**THE PROBLEM:** From the first line to the last, give the records again exactly and skip the pictures.
────────────────────
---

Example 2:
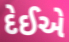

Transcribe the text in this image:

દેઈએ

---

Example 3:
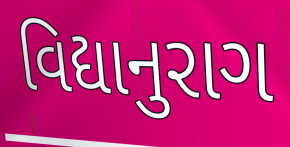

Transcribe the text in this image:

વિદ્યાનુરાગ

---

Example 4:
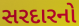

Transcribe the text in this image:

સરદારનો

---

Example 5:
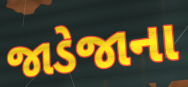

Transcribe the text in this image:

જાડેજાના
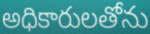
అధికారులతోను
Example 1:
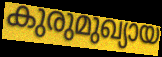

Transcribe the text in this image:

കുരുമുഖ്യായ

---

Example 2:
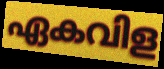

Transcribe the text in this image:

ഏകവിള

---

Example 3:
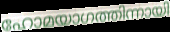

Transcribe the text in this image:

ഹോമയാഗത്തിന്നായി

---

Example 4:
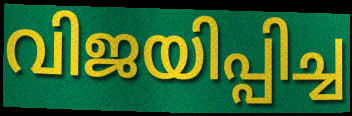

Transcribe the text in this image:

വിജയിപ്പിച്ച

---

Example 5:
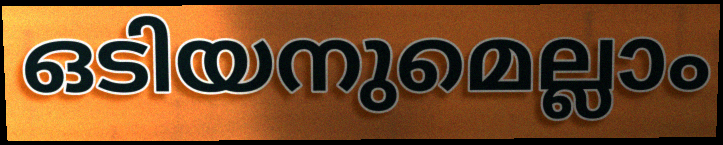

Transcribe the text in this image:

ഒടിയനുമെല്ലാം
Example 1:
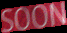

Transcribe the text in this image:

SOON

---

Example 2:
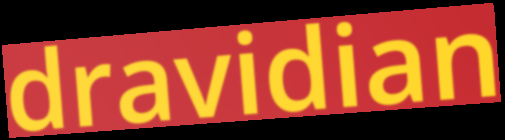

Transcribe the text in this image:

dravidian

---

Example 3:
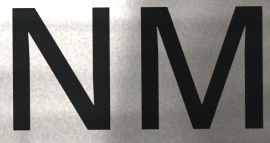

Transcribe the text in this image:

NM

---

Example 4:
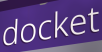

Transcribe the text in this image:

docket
────────────────────
**ANSWER BOX:**
---

Example 2:

Transcribe the text in this image:

દેઈએ

---

Example 3:

Transcribe the text in this image:

વિદ્યાનુરાગ

---

Example 4:

Transcribe the text in this image:

સરદારનો

---

Example 5:

Transcribe the text in this image:

જાડેજાના
అధికారులతోను
Example 1:

Transcribe the text in this image:

കുരുമുഖ്യായ

---

Example 2:

Transcribe the text in this image:

ഏകവിള

---

Example 3:

Transcribe the text in this image:

ഹോമയാഗത്തിന്നായി

---

Example 4:

Transcribe the text in this image:

വിജയിപ്പിച്ച

---

Example 5:

Transcribe the text in this image:

ഒടിയനുമെല്ലാം
Example 1:

Transcribe the text in this image:

SOON

---

Example 2:

Transcribe the text in this image:

dravidian

---

Example 3:

Transcribe the text in this image:

NM

---

Example 4:

Transcribe the text in this image:

docket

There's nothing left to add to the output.